Microsoft is at least as big a tech titan as Google, and by some measures even bigger, with a $2.4 trillion market capitalization versus Google’s $1.7 trillion.

But testimony on Monday by Satya Nadella, Microsoft’s C.E.O., in the federal government’s antitrust trial over Google’s search dominance showed that even his corporate giant was struggling to compete.

Nadella is willing to lose billions to make Bing the iPhone’s default search engine, replacing Google. “It would be a game-changer,” he said, noting that he was prepared to give up as much as $15 billion a year for the privilege. The reason: Having billions more searches run on Microsoft’s search engine would yield more data that could make the product better, drawing more users, and so on.

But that virtuous cycle is possible only if Bing becomes the search engine of choice on iOS, since users are loath to change their settings. “Defaults are the only thing that matter” when it comes to user behavior, he said. “You get up in the morning, you brush your teeth and you search on Google.”

But Microsoft can’t seem to make Apple a better offer than Google, Nadella said. (When asked how efforts to get Apple to switch search engines have gone, he responded, “Not well.”) He also conjectured that Apple might be worried about what Google — which also makes popular apps like Gmail, Chrome and YouTube — might do if its search engine lost pride of place.

Artificial intelligence may not help Microsoft, despite the company’s enthusiastic embrace of the technology. Nadella said that his earlier boast that the company’s advances in A.I. could make “Google dance” were “the exuberance of someone who has 3 percent share” in search and was hoping to get to 3.5 percent.

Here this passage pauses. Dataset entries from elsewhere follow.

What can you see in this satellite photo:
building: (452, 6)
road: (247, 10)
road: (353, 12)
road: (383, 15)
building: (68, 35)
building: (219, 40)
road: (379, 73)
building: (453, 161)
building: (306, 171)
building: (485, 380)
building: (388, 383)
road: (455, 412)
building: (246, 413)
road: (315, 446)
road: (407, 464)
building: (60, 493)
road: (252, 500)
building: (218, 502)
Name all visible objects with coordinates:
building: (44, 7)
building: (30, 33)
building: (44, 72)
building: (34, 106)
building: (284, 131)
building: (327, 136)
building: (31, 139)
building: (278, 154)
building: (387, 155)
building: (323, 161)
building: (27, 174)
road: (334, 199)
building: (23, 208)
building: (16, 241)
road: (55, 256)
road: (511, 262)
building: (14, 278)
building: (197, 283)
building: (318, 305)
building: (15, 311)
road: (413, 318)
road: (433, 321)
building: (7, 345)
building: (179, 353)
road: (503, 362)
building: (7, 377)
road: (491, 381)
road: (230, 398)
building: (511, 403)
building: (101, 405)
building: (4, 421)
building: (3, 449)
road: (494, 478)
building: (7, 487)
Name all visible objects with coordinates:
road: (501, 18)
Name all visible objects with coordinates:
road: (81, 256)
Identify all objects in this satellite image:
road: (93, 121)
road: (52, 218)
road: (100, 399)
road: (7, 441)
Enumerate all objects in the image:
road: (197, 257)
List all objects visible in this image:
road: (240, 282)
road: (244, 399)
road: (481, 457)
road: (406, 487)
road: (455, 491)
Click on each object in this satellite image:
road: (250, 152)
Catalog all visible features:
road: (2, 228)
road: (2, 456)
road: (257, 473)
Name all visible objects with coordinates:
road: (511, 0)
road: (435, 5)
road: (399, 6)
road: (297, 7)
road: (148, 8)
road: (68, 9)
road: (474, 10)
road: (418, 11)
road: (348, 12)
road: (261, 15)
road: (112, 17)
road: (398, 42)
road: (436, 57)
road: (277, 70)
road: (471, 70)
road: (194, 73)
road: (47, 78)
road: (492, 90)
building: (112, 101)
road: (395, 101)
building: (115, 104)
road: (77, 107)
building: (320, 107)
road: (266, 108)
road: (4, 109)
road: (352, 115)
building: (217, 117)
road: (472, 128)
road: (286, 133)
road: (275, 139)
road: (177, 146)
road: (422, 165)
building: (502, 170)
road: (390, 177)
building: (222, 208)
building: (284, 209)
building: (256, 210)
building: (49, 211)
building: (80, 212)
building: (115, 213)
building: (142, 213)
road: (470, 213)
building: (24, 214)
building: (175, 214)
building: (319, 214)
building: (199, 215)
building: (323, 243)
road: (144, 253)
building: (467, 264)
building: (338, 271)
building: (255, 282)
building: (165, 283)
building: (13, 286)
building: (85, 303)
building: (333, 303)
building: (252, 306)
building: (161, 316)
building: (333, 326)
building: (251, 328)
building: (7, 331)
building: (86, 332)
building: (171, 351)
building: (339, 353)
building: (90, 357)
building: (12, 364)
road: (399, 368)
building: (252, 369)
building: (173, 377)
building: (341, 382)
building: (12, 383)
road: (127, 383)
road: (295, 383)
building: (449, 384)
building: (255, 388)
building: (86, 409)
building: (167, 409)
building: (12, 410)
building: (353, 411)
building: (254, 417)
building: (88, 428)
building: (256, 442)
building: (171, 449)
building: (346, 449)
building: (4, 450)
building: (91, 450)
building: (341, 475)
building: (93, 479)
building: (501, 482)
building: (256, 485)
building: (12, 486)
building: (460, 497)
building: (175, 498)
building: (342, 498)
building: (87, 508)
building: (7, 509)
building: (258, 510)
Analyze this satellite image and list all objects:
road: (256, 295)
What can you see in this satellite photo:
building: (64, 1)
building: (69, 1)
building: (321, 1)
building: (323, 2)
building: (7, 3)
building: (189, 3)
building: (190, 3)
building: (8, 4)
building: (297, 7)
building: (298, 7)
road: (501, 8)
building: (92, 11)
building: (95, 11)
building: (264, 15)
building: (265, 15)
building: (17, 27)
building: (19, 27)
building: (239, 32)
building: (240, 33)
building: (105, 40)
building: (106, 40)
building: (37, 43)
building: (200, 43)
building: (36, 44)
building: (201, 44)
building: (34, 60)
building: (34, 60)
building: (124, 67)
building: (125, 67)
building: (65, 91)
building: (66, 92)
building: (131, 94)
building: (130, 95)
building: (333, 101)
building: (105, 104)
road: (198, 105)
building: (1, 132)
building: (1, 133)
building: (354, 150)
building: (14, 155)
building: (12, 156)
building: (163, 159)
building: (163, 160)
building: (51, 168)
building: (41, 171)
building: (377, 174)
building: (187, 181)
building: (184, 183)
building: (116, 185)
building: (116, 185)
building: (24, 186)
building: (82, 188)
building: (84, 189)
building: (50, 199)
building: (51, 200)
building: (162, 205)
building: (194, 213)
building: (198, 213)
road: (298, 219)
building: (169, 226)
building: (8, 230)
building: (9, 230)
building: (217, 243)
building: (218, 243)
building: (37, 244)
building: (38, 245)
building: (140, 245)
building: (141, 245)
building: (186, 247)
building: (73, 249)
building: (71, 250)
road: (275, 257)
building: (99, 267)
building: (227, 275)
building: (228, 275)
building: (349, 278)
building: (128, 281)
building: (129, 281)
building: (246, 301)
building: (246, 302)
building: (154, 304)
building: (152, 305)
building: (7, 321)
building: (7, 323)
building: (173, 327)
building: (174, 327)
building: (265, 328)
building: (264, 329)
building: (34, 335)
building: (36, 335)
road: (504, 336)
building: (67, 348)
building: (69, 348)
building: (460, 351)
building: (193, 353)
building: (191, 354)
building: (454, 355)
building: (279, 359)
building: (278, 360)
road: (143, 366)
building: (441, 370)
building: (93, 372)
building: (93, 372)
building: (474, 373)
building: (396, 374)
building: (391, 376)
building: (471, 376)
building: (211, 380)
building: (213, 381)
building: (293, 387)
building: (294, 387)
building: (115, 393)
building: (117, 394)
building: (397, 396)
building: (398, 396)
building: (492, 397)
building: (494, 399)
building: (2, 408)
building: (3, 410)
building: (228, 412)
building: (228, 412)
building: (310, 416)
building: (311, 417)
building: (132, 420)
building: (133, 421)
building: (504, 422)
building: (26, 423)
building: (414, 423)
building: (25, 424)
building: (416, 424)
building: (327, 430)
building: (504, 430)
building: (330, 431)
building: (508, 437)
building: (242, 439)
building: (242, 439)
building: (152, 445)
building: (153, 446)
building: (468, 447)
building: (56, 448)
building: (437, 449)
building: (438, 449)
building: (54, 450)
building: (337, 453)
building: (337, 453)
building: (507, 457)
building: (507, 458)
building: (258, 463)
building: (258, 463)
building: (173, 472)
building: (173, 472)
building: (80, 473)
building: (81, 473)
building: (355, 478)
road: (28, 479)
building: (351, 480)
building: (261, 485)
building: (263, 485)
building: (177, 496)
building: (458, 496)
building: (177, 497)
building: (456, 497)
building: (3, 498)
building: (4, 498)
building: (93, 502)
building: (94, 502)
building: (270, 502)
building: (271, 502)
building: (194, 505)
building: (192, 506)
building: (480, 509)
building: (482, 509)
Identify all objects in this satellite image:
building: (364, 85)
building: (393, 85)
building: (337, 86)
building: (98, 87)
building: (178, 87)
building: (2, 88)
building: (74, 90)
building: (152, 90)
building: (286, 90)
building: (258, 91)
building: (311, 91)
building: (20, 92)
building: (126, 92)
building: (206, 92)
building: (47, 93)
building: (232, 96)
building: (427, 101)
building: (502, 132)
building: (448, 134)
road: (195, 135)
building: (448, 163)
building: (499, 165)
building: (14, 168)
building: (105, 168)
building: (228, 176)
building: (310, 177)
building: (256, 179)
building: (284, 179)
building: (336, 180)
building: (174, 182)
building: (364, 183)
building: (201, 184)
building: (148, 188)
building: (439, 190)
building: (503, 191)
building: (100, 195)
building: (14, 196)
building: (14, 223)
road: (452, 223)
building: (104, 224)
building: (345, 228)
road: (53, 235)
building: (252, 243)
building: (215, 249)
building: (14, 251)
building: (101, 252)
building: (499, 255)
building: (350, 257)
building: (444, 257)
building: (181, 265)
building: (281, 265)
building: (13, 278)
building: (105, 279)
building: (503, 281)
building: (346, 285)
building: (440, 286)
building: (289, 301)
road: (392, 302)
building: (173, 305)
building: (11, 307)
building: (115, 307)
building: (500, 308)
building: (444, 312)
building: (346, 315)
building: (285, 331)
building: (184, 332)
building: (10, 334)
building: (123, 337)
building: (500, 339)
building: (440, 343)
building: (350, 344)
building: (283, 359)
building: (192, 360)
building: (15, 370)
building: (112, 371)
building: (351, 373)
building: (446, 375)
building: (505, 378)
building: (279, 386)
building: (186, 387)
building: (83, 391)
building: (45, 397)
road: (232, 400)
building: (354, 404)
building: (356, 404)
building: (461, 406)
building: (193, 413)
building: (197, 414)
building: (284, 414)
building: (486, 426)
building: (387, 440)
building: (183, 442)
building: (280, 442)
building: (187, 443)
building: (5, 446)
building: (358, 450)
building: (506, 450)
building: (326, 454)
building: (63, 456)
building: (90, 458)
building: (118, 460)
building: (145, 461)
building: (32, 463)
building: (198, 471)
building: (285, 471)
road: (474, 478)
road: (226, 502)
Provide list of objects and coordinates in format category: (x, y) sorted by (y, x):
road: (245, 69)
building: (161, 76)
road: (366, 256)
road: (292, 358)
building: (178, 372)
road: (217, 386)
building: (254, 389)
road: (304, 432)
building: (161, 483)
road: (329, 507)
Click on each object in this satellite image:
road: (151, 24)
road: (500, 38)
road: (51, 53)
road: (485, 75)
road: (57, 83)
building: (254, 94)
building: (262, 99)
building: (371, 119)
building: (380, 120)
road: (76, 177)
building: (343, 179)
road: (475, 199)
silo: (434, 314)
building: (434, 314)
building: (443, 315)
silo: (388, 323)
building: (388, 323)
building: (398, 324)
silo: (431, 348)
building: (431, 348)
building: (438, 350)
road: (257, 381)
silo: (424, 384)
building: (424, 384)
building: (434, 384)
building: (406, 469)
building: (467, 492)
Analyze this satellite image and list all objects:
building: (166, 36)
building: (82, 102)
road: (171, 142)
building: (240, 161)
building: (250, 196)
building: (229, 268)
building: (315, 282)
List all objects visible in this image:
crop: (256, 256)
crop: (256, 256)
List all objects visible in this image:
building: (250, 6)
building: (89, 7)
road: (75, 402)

In fact, Nadella added, Google could further cement its lead in search as A.I. use grows: Website owners could sign exclusive contracts to allow Google to use their content to train its large language models.

Google’s lawyers countered by noting Microsoft’s repeated business failures. The company’s lead counsel, John Schmidtlein, walked Nadella through ignominious moments in Microsoft history, from the Windows phone to search deals with Nokia and BlackBerry. Google was winning, Schmidtlein argued, because it had a better product and better strategy.

In a move meant to jump-start negotiations with lenders, WeWork skipped interest payments totaling about $95 million on Monday, DealBook’s Lauren Hirsch was first to report. The SoftBank-backed co-working firm, which is struggling with unprofitable leases, has a 30-day grace period to make the payment.

The company racked up $530 million in operating losses in the first half of the year, and it warned investors in August of “substantial doubt” about its “ability to continue as a going concern” if it was unable to decrease lease and debt burdens. Skipping the interest payments helps it conserve cash as it negotiates with landlords and plots next steps with lenders.

WeWork has the funds to cover payments. At the end of June, it had $205 million in cash and access to a $475 million credit line. WeWork last struck a deal in March with its lenders, including SoftBank, to cancel or convert into equity about $1.5 billion in debt and give the company until 2027 to repay a large portion of it.

Last month, WeWork said lease costs comprised more than two-thirds of its operating liabilities, straining cash flow. Not for the first time, the company is trying to renegotiate most of those contracts, many of which it accrued during a ravenous growth period, and pull out of unprofitable locations. In August, it turned to the adviser Hilco Global and a slew of restructuring experts.

David Tolley, WeWork’s interim C.E.O., told DealBook he sees growth potential for the company in a hybrid work world, but added that it is not “waiting for the market to carry us up and out of this window.”